Changes necessary to support SEPARATE_NOBITS_REGION feature

Since BL31 PROGBITS and BL31 NOBITS sections are going to be
in non-adjacent memory regions, potentially far from each other,
some fixes are needed to support it completely.

1. adr instruction only allows computing the effective address
of a location only within 1MB range of the PC. However, adrp
instruction together with an add permits position independent
address of any location with 4GB range of PC.

2. Since BL31 _RW_END_ marks the end of BL31 image, care must be
taken that it is aligned to page size since we map this memory
region in BL31 using xlat_v2 lib utils which mandate alignment of
image size to page granularity.

Change-Id: I3451cc030d03cb2032db3cc088f0c0e2c84bffda
Signed-off-by: Madhukar Pappireddy <madhukar.pappireddy@arm.com>
diff --git a/lib/el3_runtime/aarch64/cpu_data.S b/lib/el3_runtime/aarch64/cpu_data.S
index 2edf225..2392d6b 100644
--- a/lib/el3_runtime/aarch64/cpu_data.S
+++ b/lib/el3_runtime/aarch64/cpu_data.S
@@ -1,5 +1,5 @@
 /*
- * Copyright (c) 2014-2016, ARM Limited and Contributors. All rights reserved.
+ * Copyright (c) 2014-2020, ARM Limited and Contributors.
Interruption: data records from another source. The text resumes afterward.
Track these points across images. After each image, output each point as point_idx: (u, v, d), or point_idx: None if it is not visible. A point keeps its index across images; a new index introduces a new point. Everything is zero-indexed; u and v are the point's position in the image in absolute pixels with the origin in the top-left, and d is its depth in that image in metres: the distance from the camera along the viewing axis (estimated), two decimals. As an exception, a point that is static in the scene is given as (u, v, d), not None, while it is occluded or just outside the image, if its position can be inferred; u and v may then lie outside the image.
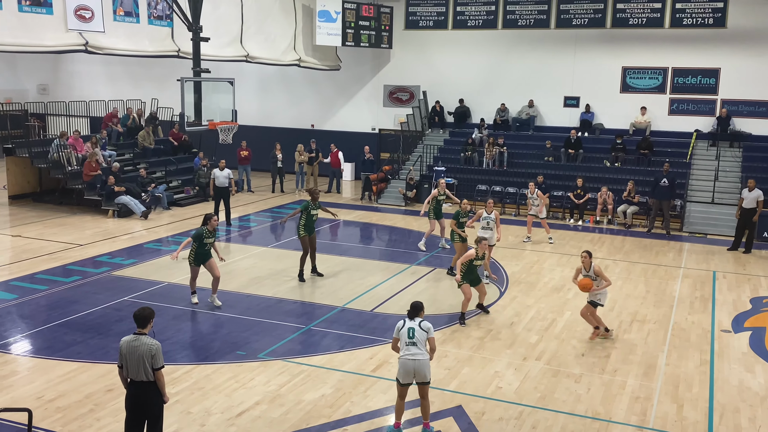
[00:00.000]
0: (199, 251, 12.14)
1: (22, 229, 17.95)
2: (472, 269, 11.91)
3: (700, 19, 22.97)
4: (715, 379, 10.03)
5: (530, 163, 23.30)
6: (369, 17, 25.67)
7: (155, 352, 6.96)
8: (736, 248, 17.88)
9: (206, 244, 12.15)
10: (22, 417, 7.20)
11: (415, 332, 8.02)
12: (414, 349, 7.99)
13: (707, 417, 8.87)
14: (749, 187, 17.75)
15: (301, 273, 14.17)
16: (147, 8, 20.69)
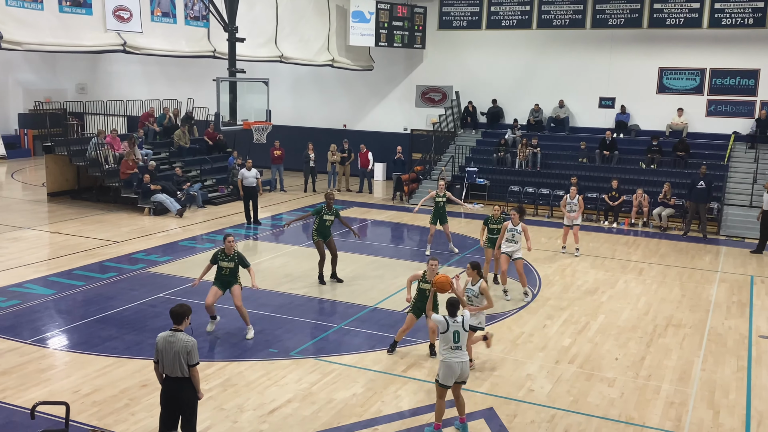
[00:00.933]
0: (217, 275, 10.95)
1: (60, 226, 18.27)
2: (422, 294, 10.15)
3: (739, 19, 22.55)
4: (752, 385, 9.83)
5: (564, 164, 23.10)
6: (402, 17, 25.67)
7: (191, 348, 7.03)
8: (760, 251, 17.64)
9: (223, 268, 10.84)
10: (59, 410, 7.33)
11: (459, 336, 8.06)
12: (460, 352, 8.05)
13: (744, 424, 8.70)
14: (767, 189, 17.62)
15: (321, 276, 13.90)
16: (184, 9, 20.93)
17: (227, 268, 10.85)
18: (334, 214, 13.75)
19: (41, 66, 32.75)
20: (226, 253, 10.83)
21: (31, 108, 31.86)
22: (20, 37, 16.61)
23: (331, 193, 14.13)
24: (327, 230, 13.73)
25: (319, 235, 13.68)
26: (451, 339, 8.02)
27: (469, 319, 8.28)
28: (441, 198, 16.06)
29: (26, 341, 10.60)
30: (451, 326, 8.05)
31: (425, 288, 10.02)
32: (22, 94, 32.08)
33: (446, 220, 16.23)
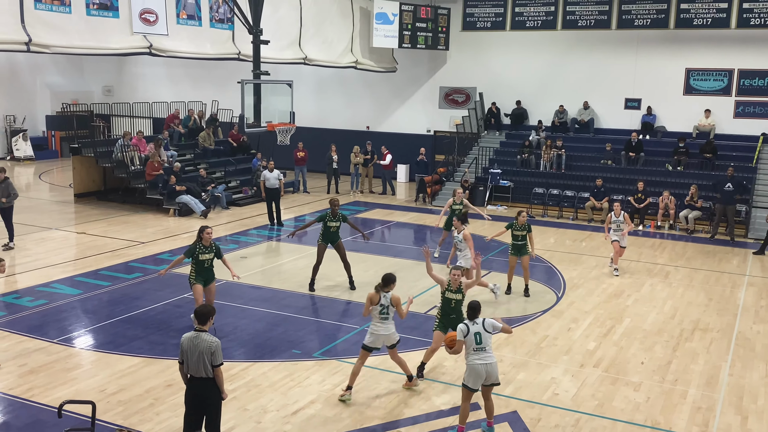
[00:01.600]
0: (198, 268, 10.85)
1: (87, 227, 18.49)
2: (447, 305, 9.55)
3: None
4: (781, 391, 9.68)
5: (589, 166, 22.93)
6: (426, 19, 25.65)
7: (215, 349, 7.07)
8: (762, 252, 17.54)
9: (203, 261, 10.80)
10: (86, 409, 7.41)
11: (481, 337, 8.03)
12: (484, 353, 8.02)
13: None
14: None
15: (312, 282, 13.55)
16: (209, 12, 21.09)
17: (208, 259, 10.87)
18: (339, 219, 13.56)
19: (68, 68, 33.18)
20: (204, 244, 10.83)
21: (59, 110, 32.33)
22: (48, 40, 16.85)
23: (335, 199, 13.89)
24: (333, 235, 13.54)
25: (324, 239, 13.53)
26: (473, 341, 8.01)
27: (490, 322, 8.21)
28: (458, 206, 15.50)
29: (53, 341, 10.74)
30: (471, 329, 8.04)
31: (451, 298, 9.48)
32: (49, 97, 32.52)
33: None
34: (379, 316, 8.96)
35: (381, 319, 8.97)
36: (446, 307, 9.56)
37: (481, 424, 8.34)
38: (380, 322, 8.99)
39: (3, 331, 10.96)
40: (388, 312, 8.97)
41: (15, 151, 29.98)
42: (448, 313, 9.53)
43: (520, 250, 13.49)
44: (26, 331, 11.03)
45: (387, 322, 9.01)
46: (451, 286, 9.49)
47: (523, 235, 13.48)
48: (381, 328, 9.00)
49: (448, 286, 9.53)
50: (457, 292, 9.47)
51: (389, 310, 8.98)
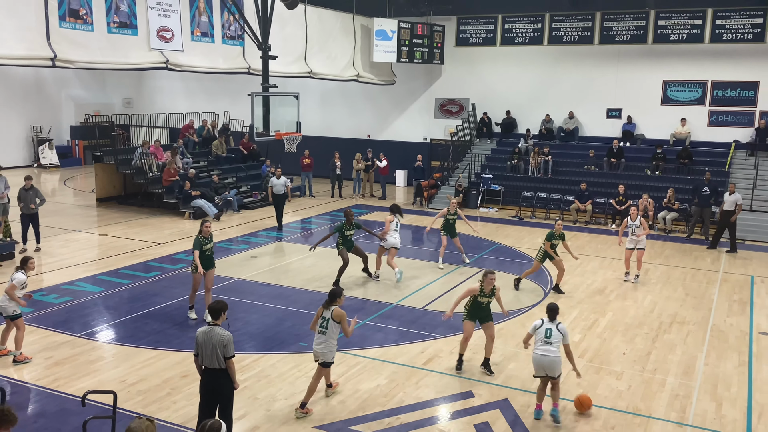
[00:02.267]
0: (201, 257, 11.34)
1: (108, 229, 18.48)
2: (478, 306, 9.59)
3: (739, 35, 22.27)
4: (753, 379, 9.67)
5: (574, 171, 22.93)
6: (422, 35, 25.66)
7: (227, 342, 7.07)
8: (714, 247, 17.74)
9: (206, 250, 11.39)
10: (107, 398, 7.40)
11: (552, 333, 8.22)
12: (548, 347, 8.18)
13: (746, 416, 8.56)
14: (729, 191, 17.59)
15: (338, 281, 13.61)
16: (221, 29, 21.11)
17: (209, 248, 11.49)
18: (354, 227, 13.83)
19: (91, 82, 33.19)
20: (205, 236, 11.37)
21: (82, 121, 32.34)
22: (72, 56, 16.87)
23: (349, 210, 14.02)
24: (350, 242, 13.89)
25: (345, 245, 13.81)
26: (543, 334, 8.25)
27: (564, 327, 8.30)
28: (452, 216, 15.36)
29: (77, 335, 10.74)
30: (545, 324, 8.29)
31: (483, 301, 9.48)
32: (73, 108, 32.53)
33: (455, 234, 15.48)
34: (318, 329, 8.29)
35: (318, 332, 8.26)
36: (477, 307, 9.54)
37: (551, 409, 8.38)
38: (317, 336, 8.29)
39: (31, 326, 10.95)
40: (326, 326, 8.18)
41: (41, 158, 29.98)
42: (479, 309, 9.55)
43: (552, 256, 13.50)
44: (52, 326, 11.03)
45: (322, 336, 8.20)
46: (484, 291, 9.42)
47: (557, 244, 13.52)
48: (315, 342, 8.32)
49: (481, 292, 9.43)
50: (491, 295, 9.48)
51: (328, 324, 8.18)
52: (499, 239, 18.42)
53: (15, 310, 9.66)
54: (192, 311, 11.65)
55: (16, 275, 9.67)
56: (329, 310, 8.25)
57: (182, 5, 19.51)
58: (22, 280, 9.67)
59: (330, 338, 8.21)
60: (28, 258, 9.93)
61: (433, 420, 8.28)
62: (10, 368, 9.43)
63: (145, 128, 28.51)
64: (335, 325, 8.21)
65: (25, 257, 9.98)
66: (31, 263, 9.88)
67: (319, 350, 8.26)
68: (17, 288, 9.60)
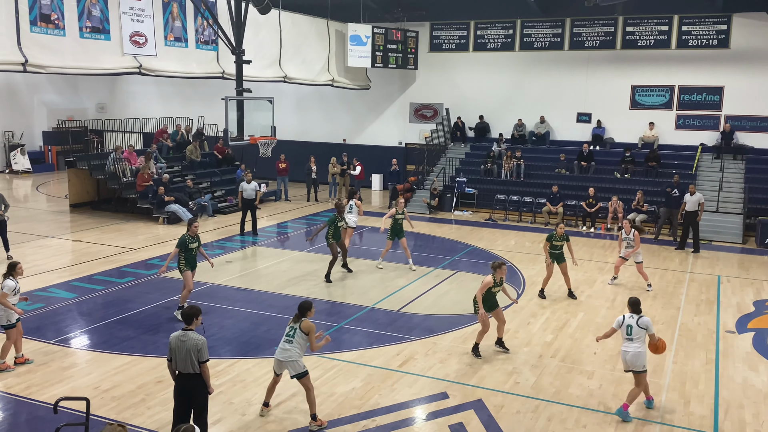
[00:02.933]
0: (187, 257, 11.60)
1: (82, 235, 18.22)
2: (490, 296, 10.29)
3: (704, 41, 22.69)
4: (720, 376, 9.83)
5: (545, 174, 23.14)
6: (396, 41, 25.72)
7: (201, 346, 7.01)
8: (682, 248, 17.97)
9: (192, 249, 11.61)
10: (80, 405, 7.29)
11: (632, 330, 8.43)
12: (630, 343, 8.42)
13: (713, 412, 8.69)
14: (690, 192, 17.80)
15: (329, 275, 14.25)
16: (195, 34, 20.93)
17: (195, 248, 11.69)
18: (344, 219, 14.71)
19: (64, 87, 32.72)
20: (192, 235, 11.61)
21: (55, 126, 31.87)
22: (44, 61, 16.59)
23: (340, 202, 15.09)
24: (341, 233, 14.52)
25: (335, 238, 14.29)
26: (624, 331, 8.49)
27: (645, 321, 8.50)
28: (401, 215, 15.38)
29: (50, 341, 10.56)
30: (626, 320, 8.53)
31: (495, 291, 10.31)
32: (46, 114, 32.04)
33: (403, 235, 15.44)
34: (284, 338, 8.07)
35: (284, 341, 8.05)
36: (490, 297, 10.27)
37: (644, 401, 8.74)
38: (282, 344, 8.07)
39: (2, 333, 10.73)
40: (293, 336, 7.97)
41: (13, 164, 29.47)
42: (491, 299, 10.30)
43: (558, 258, 13.40)
44: (25, 333, 10.74)
45: (287, 345, 7.98)
46: (497, 281, 10.23)
47: (561, 245, 13.38)
48: (278, 351, 8.08)
49: (495, 283, 10.21)
50: (501, 284, 10.33)
51: (295, 334, 7.96)
52: (473, 242, 18.51)
53: (9, 319, 9.37)
54: (179, 312, 11.56)
55: (5, 282, 9.35)
56: (298, 321, 8.08)
57: (155, 10, 19.32)
58: (12, 287, 9.36)
59: (295, 348, 7.96)
60: (15, 263, 9.59)
61: (408, 422, 8.29)
62: (-20, 376, 9.24)
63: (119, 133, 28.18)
64: (303, 336, 7.99)
65: (12, 263, 9.61)
66: (20, 268, 9.59)
67: (282, 358, 7.99)
68: (9, 295, 9.31)
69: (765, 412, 8.74)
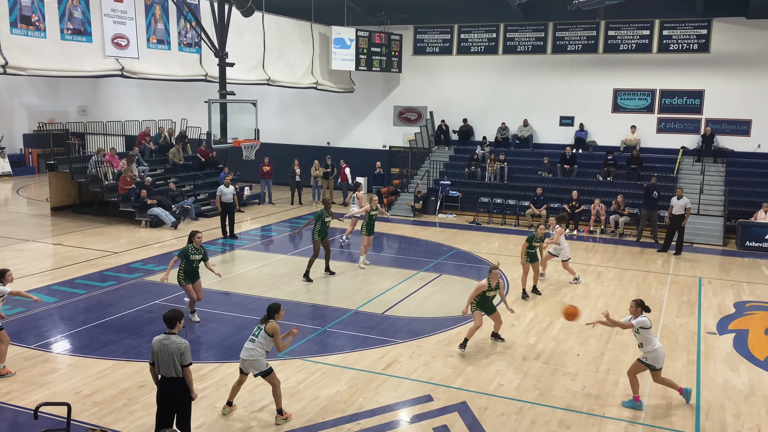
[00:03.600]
0: (187, 269, 11.34)
1: (63, 238, 18.04)
2: (486, 299, 10.60)
3: (685, 45, 22.95)
4: (701, 377, 9.92)
5: (529, 177, 23.27)
6: (380, 44, 25.76)
7: (184, 350, 6.97)
8: (665, 250, 18.14)
9: (193, 261, 11.31)
10: (61, 411, 7.20)
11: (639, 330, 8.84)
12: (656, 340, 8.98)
13: (695, 413, 8.77)
14: (677, 196, 17.97)
15: (307, 273, 14.36)
16: (177, 36, 20.82)
17: (197, 260, 11.40)
18: (331, 215, 14.80)
19: (45, 89, 32.39)
20: (195, 246, 11.38)
21: (36, 128, 31.48)
22: (25, 63, 16.42)
23: (327, 198, 15.34)
24: (327, 231, 14.60)
25: (320, 235, 14.39)
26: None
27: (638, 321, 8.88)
28: (374, 211, 15.87)
29: (30, 346, 10.44)
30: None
31: (490, 295, 10.55)
32: (27, 116, 31.70)
33: (373, 232, 15.91)
34: (249, 337, 8.22)
35: (249, 339, 8.20)
36: (486, 300, 10.58)
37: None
38: (246, 343, 8.21)
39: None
40: (257, 336, 8.12)
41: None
42: (486, 302, 10.61)
43: (533, 258, 13.69)
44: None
45: (250, 344, 8.11)
46: (491, 285, 10.45)
47: (537, 246, 13.79)
48: (243, 350, 8.20)
49: (489, 287, 10.46)
50: (496, 288, 10.55)
51: (259, 334, 8.10)
52: (458, 244, 18.55)
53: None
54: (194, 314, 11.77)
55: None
56: (264, 322, 8.21)
57: (138, 12, 19.19)
58: (4, 292, 9.26)
59: (257, 347, 8.06)
60: (5, 271, 9.45)
61: (393, 424, 8.28)
62: (-41, 382, 9.11)
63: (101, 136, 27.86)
64: (267, 337, 8.09)
65: (2, 270, 9.48)
66: (9, 275, 9.44)
67: (245, 357, 8.12)
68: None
69: (746, 412, 8.83)
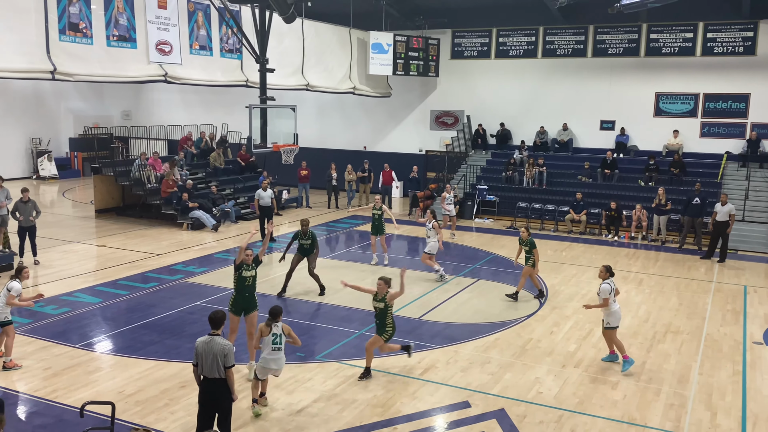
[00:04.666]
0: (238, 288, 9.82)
1: (107, 240, 18.44)
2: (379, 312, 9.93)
3: (730, 48, 22.44)
4: (747, 388, 9.67)
5: (568, 182, 23.00)
6: (418, 48, 25.77)
7: (227, 351, 7.05)
8: (709, 257, 17.77)
9: (246, 278, 9.78)
10: (106, 409, 7.36)
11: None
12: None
13: (740, 425, 8.55)
14: (722, 202, 17.59)
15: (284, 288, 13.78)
16: (219, 42, 21.15)
17: (250, 277, 9.85)
18: (309, 238, 13.63)
19: (90, 95, 33.20)
20: (246, 263, 9.83)
21: (81, 133, 32.33)
22: (72, 69, 16.86)
23: (306, 219, 13.87)
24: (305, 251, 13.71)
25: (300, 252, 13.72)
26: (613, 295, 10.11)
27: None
28: (377, 211, 16.17)
29: (75, 346, 10.69)
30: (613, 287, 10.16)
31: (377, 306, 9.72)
32: (72, 120, 32.52)
33: (382, 231, 16.31)
34: (272, 346, 8.30)
35: (274, 349, 8.31)
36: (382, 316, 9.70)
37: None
38: (273, 353, 8.32)
39: (29, 337, 10.91)
40: (280, 341, 8.34)
41: (40, 170, 29.94)
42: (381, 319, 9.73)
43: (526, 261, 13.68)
44: (50, 337, 10.98)
45: (279, 353, 8.37)
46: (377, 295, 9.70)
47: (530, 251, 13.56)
48: (271, 361, 8.35)
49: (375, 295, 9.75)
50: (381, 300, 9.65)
51: (281, 339, 8.35)
52: (495, 250, 18.43)
53: (6, 316, 9.80)
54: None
55: (12, 285, 9.82)
56: (277, 326, 8.34)
57: (181, 19, 19.56)
58: (19, 289, 9.83)
59: (283, 352, 8.45)
60: (22, 267, 10.07)
61: (430, 430, 8.26)
62: (8, 379, 9.37)
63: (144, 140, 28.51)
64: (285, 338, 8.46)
65: (20, 267, 10.10)
66: (26, 272, 10.06)
67: (279, 366, 8.47)
68: (14, 297, 9.77)
69: (794, 425, 8.58)
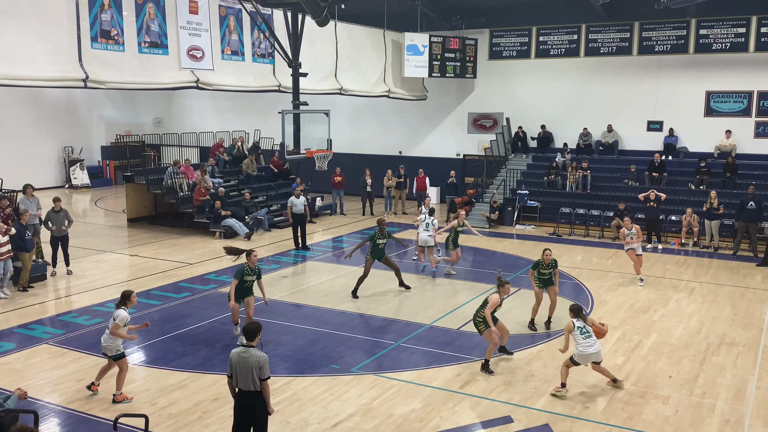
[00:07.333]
0: (239, 287, 11.41)
1: (139, 249, 18.77)
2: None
3: (786, 42, 21.90)
4: (810, 404, 9.38)
5: (613, 186, 22.67)
6: (454, 49, 25.72)
7: (263, 363, 7.10)
8: (766, 264, 17.35)
9: (246, 281, 11.40)
10: (139, 422, 7.47)
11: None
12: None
13: (803, 443, 8.30)
14: None
15: (356, 290, 14.31)
16: (251, 47, 21.41)
17: (250, 281, 11.50)
18: (386, 236, 14.47)
19: (122, 102, 33.92)
20: (251, 266, 11.43)
21: (113, 141, 33.03)
22: (104, 77, 17.23)
23: (382, 218, 14.90)
24: (381, 252, 14.43)
25: (373, 255, 14.35)
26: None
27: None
28: (461, 227, 16.16)
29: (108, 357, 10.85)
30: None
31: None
32: (104, 128, 33.27)
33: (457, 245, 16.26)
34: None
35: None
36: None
37: None
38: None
39: (62, 348, 11.15)
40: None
41: (73, 179, 30.67)
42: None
43: (547, 283, 12.60)
44: (83, 348, 11.20)
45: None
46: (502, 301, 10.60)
47: (549, 273, 12.52)
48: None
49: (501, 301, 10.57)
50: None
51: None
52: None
53: (118, 349, 9.30)
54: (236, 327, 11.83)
55: (118, 313, 9.24)
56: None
57: (212, 24, 19.86)
58: (125, 318, 9.23)
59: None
60: (129, 292, 9.46)
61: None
62: (41, 392, 9.58)
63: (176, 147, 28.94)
64: None
65: (127, 291, 9.47)
66: (134, 297, 9.51)
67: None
68: (120, 327, 9.18)
69: None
All rights reserved.
  *
  * SPDX-License-Identifier: BSD-3-Clause
  */
@@ -41,7 +41,8 @@
 func _cpu_data_by_index
 	mov_imm	x1, CPU_DATA_SIZE
 	mul	x0, x0, x1
-	adr	x1, percpu_data
+	adrp	x1, percpu_data
+	add	x1, x1, :lo12:percpu_data
 	add	x0, x0, x1
 	ret
 endfunc _cpu_data_by_index